* [Work instructions]
What follows is a block of records; restate each one word for word.

·····

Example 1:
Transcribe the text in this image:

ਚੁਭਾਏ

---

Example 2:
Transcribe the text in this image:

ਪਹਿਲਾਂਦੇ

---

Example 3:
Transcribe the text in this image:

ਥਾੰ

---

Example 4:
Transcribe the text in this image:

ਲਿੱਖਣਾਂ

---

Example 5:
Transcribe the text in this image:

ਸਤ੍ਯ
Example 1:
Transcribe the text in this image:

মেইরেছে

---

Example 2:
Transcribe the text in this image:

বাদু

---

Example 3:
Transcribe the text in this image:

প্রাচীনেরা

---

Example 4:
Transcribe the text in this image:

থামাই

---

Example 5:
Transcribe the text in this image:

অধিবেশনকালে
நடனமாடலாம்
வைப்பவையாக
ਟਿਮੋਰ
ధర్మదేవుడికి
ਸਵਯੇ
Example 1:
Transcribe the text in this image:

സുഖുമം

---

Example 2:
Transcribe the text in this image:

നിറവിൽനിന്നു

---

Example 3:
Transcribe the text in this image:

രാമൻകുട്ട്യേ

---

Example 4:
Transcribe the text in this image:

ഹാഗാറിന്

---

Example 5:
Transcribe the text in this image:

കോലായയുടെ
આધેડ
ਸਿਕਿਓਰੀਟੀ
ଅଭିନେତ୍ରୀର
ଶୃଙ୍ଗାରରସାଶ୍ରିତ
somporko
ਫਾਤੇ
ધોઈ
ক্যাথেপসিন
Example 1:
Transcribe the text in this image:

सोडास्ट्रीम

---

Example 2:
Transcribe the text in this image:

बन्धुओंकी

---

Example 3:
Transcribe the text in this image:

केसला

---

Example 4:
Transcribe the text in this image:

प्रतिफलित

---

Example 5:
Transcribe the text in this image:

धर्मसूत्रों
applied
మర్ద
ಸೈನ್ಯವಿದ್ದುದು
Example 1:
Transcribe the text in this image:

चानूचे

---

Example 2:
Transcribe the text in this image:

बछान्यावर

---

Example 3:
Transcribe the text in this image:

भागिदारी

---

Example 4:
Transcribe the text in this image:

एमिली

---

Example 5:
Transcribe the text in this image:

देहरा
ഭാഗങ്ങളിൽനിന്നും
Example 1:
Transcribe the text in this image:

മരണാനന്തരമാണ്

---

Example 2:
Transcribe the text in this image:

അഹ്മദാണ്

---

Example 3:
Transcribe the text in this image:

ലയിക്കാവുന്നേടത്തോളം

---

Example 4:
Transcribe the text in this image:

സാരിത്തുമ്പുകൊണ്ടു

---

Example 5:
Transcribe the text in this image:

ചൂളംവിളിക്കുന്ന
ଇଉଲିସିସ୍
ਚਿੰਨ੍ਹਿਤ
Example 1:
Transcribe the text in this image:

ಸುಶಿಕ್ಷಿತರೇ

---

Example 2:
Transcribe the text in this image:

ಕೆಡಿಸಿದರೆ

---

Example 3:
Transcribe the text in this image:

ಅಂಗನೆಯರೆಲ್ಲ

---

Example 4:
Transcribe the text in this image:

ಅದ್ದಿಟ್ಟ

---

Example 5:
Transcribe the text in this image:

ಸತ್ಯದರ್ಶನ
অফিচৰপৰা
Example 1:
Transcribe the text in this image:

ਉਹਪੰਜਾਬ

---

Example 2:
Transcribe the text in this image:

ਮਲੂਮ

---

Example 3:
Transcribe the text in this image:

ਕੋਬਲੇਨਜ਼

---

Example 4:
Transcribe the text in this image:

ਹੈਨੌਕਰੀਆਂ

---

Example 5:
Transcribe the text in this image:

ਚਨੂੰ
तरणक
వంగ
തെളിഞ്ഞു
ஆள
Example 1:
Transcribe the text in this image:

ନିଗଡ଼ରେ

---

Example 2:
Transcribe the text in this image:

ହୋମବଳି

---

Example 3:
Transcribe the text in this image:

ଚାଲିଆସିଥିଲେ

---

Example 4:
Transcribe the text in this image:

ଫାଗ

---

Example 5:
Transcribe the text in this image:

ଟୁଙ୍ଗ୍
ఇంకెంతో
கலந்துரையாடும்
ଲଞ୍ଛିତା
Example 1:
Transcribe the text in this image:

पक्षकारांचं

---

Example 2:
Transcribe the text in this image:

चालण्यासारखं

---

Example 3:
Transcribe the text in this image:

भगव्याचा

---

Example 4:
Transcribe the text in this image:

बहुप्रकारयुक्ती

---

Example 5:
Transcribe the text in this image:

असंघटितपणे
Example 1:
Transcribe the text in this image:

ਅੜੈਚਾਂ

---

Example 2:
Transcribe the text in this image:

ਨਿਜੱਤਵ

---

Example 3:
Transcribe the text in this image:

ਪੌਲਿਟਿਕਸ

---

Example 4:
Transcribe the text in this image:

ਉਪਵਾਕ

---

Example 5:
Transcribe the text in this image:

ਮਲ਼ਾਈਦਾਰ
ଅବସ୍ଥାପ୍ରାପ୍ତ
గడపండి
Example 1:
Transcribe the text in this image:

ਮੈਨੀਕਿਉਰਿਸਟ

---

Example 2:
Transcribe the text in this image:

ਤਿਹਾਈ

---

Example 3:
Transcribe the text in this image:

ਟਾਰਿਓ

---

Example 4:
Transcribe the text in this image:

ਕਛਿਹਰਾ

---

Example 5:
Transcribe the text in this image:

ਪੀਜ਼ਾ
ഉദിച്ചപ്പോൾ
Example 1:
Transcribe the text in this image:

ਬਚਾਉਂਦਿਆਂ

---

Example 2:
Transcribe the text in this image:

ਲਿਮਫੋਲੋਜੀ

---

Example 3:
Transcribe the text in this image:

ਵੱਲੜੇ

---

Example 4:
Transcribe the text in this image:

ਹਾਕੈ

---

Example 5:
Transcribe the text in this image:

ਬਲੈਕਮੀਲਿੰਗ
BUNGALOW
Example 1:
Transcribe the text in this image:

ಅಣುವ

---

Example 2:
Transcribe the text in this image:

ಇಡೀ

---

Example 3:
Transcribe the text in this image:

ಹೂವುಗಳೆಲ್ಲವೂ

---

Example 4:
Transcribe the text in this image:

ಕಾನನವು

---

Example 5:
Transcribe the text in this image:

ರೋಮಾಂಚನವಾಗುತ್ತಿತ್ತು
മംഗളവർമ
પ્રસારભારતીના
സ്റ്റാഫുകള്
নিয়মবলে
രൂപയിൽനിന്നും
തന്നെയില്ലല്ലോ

·····

* [Answer to the exercise]
Example 1:
Transcribe the text in this image:

ਚੁਭਾਏ

---

Example 2:
Transcribe the text in this image:

ਪਹਿਲਾਂਦੇ

---

Example 3:
Transcribe the text in this image:

ਥਾੰ

---

Example 4:
Transcribe the text in this image:

ਲਿੱਖਣਾਂ

---

Example 5:
Transcribe the text in this image:

ਸਤ੍ਯ
Example 1:
Transcribe the text in this image:

মেইরেছে

---

Example 2:
Transcribe the text in this image:

বাদু

---

Example 3:
Transcribe the text in this image:

প্রাচীনেরা

---

Example 4:
Transcribe the text in this image:

থামাই

---

Example 5:
Transcribe the text in this image:

অধিবেশনকালে
நடனமாடலாம்
வைப்பவையாக
ਟਿਮੋਰ
ధర్మదేవుడికి
ਸਵਯੇ
Example 1:
Transcribe the text in this image:

സുഖുമം

---

Example 2:
Transcribe the text in this image:

നിറവിൽനിന്നു

---

Example 3:
Transcribe the text in this image:

രാമൻകുട്ട്യേ

---

Example 4:
Transcribe the text in this image:

ഹാഗാറിന്

---

Example 5:
Transcribe the text in this image:

കോലായയുടെ
આધેડ
ਸਿਕਿਓਰੀਟੀ
ଅଭିନେତ୍ରୀର
ଶୃଙ୍ଗାରରସାଶ୍ରିତ
somporko
ਫਾਤੇ
ધોઈ
ক্যাথেপসিন
Example 1:
Transcribe the text in this image:

सोडास्ट्रीम

---

Example 2:
Transcribe the text in this image:

बन्धुओंकी

---

Example 3:
Transcribe the text in this image:

केसला

---

Example 4:
Transcribe the text in this image:

प्रतिफलित

---

Example 5:
Transcribe the text in this image:

धर्मसूत्रों
applied
మర్ద
ಸೈನ್ಯವಿದ್ದುದು
Example 1:
Transcribe the text in this image:

चानूचे

---

Example 2:
Transcribe the text in this image:

बछान्यावर

---

Example 3:
Transcribe the text in this image:

भागिदारी

---

Example 4:
Transcribe the text in this image:

एमिली

---

Example 5:
Transcribe the text in this image:

देहरा
ഭാഗങ്ങളിൽനിന്നും
Example 1:
Transcribe the text in this image:

മരണാനന്തരമാണ്

---

Example 2:
Transcribe the text in this image:

അഹ്മദാണ്

---

Example 3:
Transcribe the text in this image:

ലയിക്കാവുന്നേടത്തോളം

---

Example 4:
Transcribe the text in this image:

സാരിത്തുമ്പുകൊണ്ടു

---

Example 5:
Transcribe the text in this image:

ചൂളംവിളിക്കുന്ന
ଇଉଲିସିସ୍
ਚਿੰਨ੍ਹਿਤ
Example 1:
Transcribe the text in this image:

ಸುಶಿಕ್ಷಿತರೇ

---

Example 2:
Transcribe the text in this image:

ಕೆಡಿಸಿದರೆ

---

Example 3:
Transcribe the text in this image:

ಅಂಗನೆಯರೆಲ್ಲ

---

Example 4:
Transcribe the text in this image:

ಅದ್ದಿಟ್ಟ

---

Example 5:
Transcribe the text in this image:

ಸತ್ಯದರ್ಶನ
অফিচৰপৰা
Example 1:
Transcribe the text in this image:

ਉਹਪੰਜਾਬ

---

Example 2:
Transcribe the text in this image:

ਮਲੂਮ

---

Example 3:
Transcribe the text in this image:

ਕੋਬਲੇਨਜ਼

---

Example 4:
Transcribe the text in this image:

ਹੈਨੌਕਰੀਆਂ

---

Example 5:
Transcribe the text in this image:

ਚਨੂੰ
तरणक
వంగ
തെളിഞ്ഞു
ஆள
Example 1:
Transcribe the text in this image:

ନିଗଡ଼ରେ

---

Example 2:
Transcribe the text in this image:

ହୋମବଳି

---

Example 3:
Transcribe the text in this image:

ଚାଲିଆସିଥିଲେ

---

Example 4:
Transcribe the text in this image:

ଫାଗ

---

Example 5:
Transcribe the text in this image:

ଟୁଙ୍ଗ୍
ఇంకెంతో
கலந்துரையாடும்
ଲଞ୍ଛିତା
Example 1:
Transcribe the text in this image:

पक्षकारांचं

---

Example 2:
Transcribe the text in this image:

चालण्यासारखं

---

Example 3:
Transcribe the text in this image:

भगव्याचा

---

Example 4:
Transcribe the text in this image:

बहुप्रकारयुक्ती

---

Example 5:
Transcribe the text in this image:

असंघटितपणे
Example 1:
Transcribe the text in this image:

ਅੜੈਚਾਂ

---

Example 2:
Transcribe the text in this image:

ਨਿਜੱਤਵ

---

Example 3:
Transcribe the text in this image:

ਪੌਲਿਟਿਕਸ

---

Example 4:
Transcribe the text in this image:

ਉਪਵਾਕ

---

Example 5:
Transcribe the text in this image:

ਮਲ਼ਾਈਦਾਰ
ଅବସ୍ଥାପ୍ରାପ୍ତ
గడపండి
Example 1:
Transcribe the text in this image:

ਮੈਨੀਕਿਉਰਿਸਟ

---

Example 2:
Transcribe the text in this image:

ਤਿਹਾਈ

---

Example 3:
Transcribe the text in this image:

ਟਾਰਿਓ

---

Example 4:
Transcribe the text in this image:

ਕਛਿਹਰਾ

---

Example 5:
Transcribe the text in this image:

ਪੀਜ਼ਾ
ഉദിച്ചപ്പോൾ
Example 1:
Transcribe the text in this image:

ਬਚਾਉਂਦਿਆਂ

---

Example 2:
Transcribe the text in this image:

ਲਿਮਫੋਲੋਜੀ

---

Example 3:
Transcribe the text in this image:

ਵੱਲੜੇ

---

Example 4:
Transcribe the text in this image:

ਹਾਕੈ

---

Example 5:
Transcribe the text in this image:

ਬਲੈਕਮੀਲਿੰਗ
BUNGALOW
Example 1:
Transcribe the text in this image:

ಅಣುವ

---

Example 2:
Transcribe the text in this image:

ಇಡೀ

---

Example 3:
Transcribe the text in this image:

ಹೂವುಗಳೆಲ್ಲವೂ

---

Example 4:
Transcribe the text in this image:

ಕಾನನವು

---

Example 5:
Transcribe the text in this image:

ರೋಮಾಂಚನವಾಗುತ್ತಿತ್ತು
മംഗളവർമ
પ્રસારભારતીના
സ്റ്റാഫുകള്
নিয়মবলে
രൂപയിൽനിന്നും
തന്നെയില്ലല്ലോ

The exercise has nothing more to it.